**What is being asked**
State how many lines of the items below contain the string "pancreas", with case counting. Give only the number.

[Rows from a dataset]
———

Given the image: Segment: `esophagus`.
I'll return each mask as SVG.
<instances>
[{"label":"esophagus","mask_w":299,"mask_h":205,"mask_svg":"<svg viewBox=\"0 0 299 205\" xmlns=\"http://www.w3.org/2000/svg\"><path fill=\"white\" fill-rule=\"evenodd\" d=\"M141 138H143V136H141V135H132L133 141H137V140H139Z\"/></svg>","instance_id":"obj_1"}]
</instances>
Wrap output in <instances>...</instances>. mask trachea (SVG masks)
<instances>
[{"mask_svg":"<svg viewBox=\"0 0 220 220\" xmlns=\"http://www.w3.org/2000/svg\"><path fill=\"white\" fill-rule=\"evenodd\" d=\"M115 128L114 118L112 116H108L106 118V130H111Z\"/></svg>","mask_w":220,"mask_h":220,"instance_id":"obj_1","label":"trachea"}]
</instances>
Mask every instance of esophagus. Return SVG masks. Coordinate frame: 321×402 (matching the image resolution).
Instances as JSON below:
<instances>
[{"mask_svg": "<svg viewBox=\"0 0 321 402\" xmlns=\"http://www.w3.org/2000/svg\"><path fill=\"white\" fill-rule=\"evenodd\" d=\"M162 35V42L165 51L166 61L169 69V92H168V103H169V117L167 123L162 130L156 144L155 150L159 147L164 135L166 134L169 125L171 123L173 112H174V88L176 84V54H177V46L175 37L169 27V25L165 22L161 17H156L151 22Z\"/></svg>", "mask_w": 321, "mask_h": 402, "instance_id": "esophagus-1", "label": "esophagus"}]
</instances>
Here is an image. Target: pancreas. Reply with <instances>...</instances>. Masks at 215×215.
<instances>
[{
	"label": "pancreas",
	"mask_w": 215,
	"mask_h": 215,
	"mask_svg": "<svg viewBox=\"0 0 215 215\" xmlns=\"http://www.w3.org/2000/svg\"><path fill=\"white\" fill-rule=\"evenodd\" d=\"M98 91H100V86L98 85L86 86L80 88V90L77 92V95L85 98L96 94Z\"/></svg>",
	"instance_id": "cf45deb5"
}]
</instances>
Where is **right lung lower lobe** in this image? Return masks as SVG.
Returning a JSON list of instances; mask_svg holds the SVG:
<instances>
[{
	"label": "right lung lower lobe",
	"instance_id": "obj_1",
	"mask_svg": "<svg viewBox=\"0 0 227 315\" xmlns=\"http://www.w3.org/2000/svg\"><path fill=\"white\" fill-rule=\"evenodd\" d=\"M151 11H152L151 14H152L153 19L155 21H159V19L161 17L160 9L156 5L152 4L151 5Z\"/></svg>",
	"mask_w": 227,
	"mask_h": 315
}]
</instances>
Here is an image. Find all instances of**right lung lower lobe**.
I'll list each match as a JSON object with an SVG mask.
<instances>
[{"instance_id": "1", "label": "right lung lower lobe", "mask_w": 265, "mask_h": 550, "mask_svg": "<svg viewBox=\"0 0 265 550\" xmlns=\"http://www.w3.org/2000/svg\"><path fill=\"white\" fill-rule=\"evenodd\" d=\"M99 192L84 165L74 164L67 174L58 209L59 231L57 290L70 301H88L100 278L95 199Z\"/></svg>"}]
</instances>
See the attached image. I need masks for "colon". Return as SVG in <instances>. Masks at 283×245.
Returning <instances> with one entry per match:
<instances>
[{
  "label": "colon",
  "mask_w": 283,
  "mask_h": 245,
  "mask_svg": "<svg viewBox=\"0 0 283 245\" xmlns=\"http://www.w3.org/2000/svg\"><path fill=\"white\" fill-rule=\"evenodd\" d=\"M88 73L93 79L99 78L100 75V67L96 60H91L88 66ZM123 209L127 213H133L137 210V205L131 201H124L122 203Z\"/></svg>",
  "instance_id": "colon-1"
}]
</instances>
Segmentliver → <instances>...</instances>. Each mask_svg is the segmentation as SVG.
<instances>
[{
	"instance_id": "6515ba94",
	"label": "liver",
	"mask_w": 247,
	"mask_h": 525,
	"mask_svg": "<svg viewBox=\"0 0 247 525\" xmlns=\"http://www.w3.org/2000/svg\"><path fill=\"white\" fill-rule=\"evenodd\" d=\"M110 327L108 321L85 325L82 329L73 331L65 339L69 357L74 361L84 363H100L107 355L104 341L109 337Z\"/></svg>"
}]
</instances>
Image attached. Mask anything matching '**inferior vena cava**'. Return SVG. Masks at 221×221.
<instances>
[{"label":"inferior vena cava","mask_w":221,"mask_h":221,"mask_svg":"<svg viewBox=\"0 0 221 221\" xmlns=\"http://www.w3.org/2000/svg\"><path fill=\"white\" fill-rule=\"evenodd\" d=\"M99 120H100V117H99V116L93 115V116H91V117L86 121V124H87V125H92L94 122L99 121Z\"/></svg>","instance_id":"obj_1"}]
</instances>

———

**Solution below**
2